→ **EXCERPTED RECORDS**
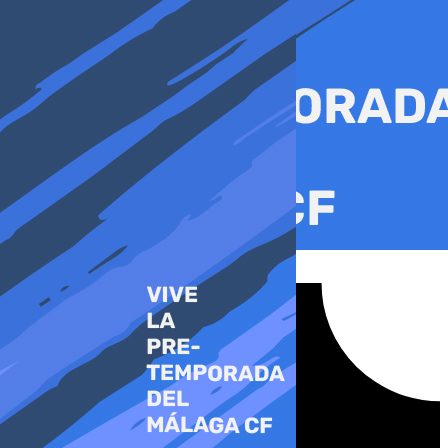
Ir
al
contenido
Tiktok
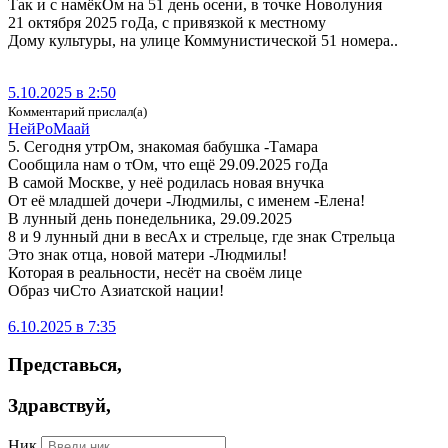
Так и с намёкОм на 51 день осени, в точке Новолуния
21 октября 2025 гоДа, с привязкой к местному
Дому культуры, на улице Коммунистической 51 номера..
5.10.2025 в 2:50
Комментарий прислал(а)
Ней­Ро­Ма­ай
5. Сегодня утрОм, знакомая бабушка -Тамара
Сообщила нам о тОм, что ещё 29.09.2025 гоДа
В самой Москве, у неё родилась новая внучка
От её младшей дочери -Людмилы, с именем -Елена!
В лунный день понедельника, 29.09.2025
8 и 9 лунный дни в весАх и стрельце, где знак Стрельца
Это знак отца, новой матери -Людмилы!
Которая в реальности, несёт на своём лице
Образ чиСто Азиатской нации!
6.10.2025 в 7:35
Представься
,
Здравствуй
,
Ник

→ **WORK REQUEST**
Could you set down every line of the listing above word for word, from the first line to the last, and leave the pictures out of your answer?

→ **ANSWER SPACE**
Ir
al
contenido
Tiktok
Так и с намёкОм на 51 день осени, в точке Новолуния
21 октября 2025 гоДа, с привязкой к местному
Дому культуры, на улице Коммунистической 51 номера..
5.10.2025 в 2:50
Комментарий прислал(а)
Ней­Ро­Ма­ай
5. Сегодня утрОм, знакомая бабушка -Тамара
Сообщила нам о тОм, что ещё 29.09.2025 гоДа
В самой Москве, у неё родилась новая внучка
От её младшей дочери -Людмилы, с именем -Елена!
В лунный день понедельника, 29.09.2025
8 и 9 лунный дни в весАх и стрельце, где знак Стрельца
Это знак отца, новой матери -Людмилы!
Которая в реальности, несёт на своём лице
Образ чиСто Азиатской нации!
6.10.2025 в 7:35
Представься
,
Здравствуй
,
Ник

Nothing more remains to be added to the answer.